__PROVIDED TEXT__:
<<<<

Alpha controls the noise shape. Small alpha (0.03, used for Go) produces spiky distributions -- most noise concentrates on one or two moves, forcing the search to occasionally investigate a single unusual option deeply. Large alpha (0.3, used for chess) produces flatter distributions -- noise spreads across many moves, creating broad perturbations.

Epsilon controls how much noise matters. At epsilon = 0.25 (standard), the prior still dominates. The search mostly follows the network but occasionally deviates.

Dirichlet noise only applies at the root. Deeper in the tree, the standard prior guides selection. This is intentional: you want diversity in which root move is explored, but you want the search within each subtree to remain sharp.

Temperature

Temperature operates after search is complete, controlling how the final move is selected from the root's visit distribution.

Temperature = 0 (argmax). Select the most-visited move. This is the default and produces the strongest play.

Temperature = 1 (proportional). Select moves in proportion to their visit counts. A move with 60% of visits is chosen 60% of the time. Standard during self-play data generation for the opening portion of games.

Temperature between 0 and 1. Visit counts are raised to the power 1/T before normalizing. Lower temperature sharpens the distribution toward the most-visited move; higher temperature flattens it.

Temperature > 1. Flattens the distribution beyond proportional. Rarely useful in practice but available if you want highly random play (e.g., generating maximally diverse training data).

Temperature and Dirichlet noise solve related but distinct problems. Noise diversifies what the search explores. Temperature diversifies which move is ultimately selected. In AlphaZero-style training, both are active: noise ensures the search considers unusual moves, and temperature ensures the selected move varies across training games. A common pattern is temperature = 1.0 for the first 30 moves of a game (diverse openings) and temperature = 0.0 for the remainder (strongest play).

>>>>

__EXERCISE TASKS__:
1. According to the passage on Dirichlet noise and temperature, what alpha value is used for chess?
2. Translate this sentence from the passage on Dirichlet noise and temperature into Spanish: "Noise diversifies what the search explores."
3. Reproduce word for word the stretch of the passage on Dirichlet noise and temperature from "Temperature operates after" through "temperature flattens it.".

__DATASET EXTRACT__:
<<<<

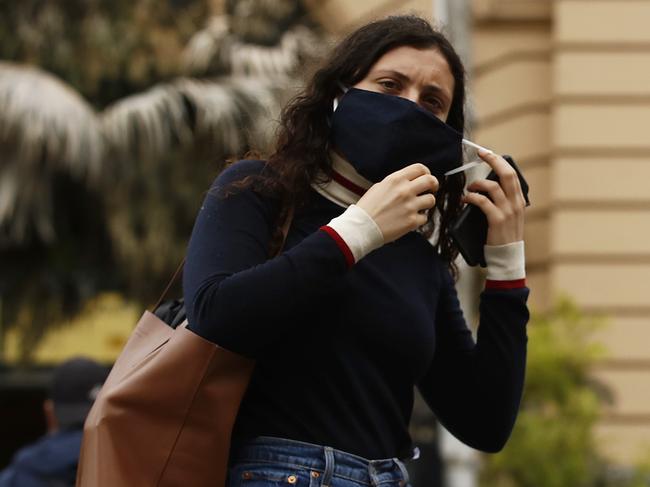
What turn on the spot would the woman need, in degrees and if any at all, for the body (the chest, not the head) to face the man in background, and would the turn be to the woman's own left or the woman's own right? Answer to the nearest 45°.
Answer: approximately 180°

>>>>

__RESULTS__:
1. 0.3

2. El ruido diversifica lo que explora la búsqueda.

3.
Temperature operates after search is complete, controlling how the final move is selected from the root's visit distribution.

Temperature = 0 (argmax). Select the most-visited move. This is the default and produces the strongest play.

Temperature = 1 (proportional). Select moves in proportion to their visit counts. A move with 60% of visits is chosen 60% of the time. Standard during self-play data generation for the opening portion of games.

Temperature between 0 and 1. Visit counts are raised to the power 1/T before normalizing. Lower temperature sharpens the distribution toward the most-visited move; higher temperature flattens it.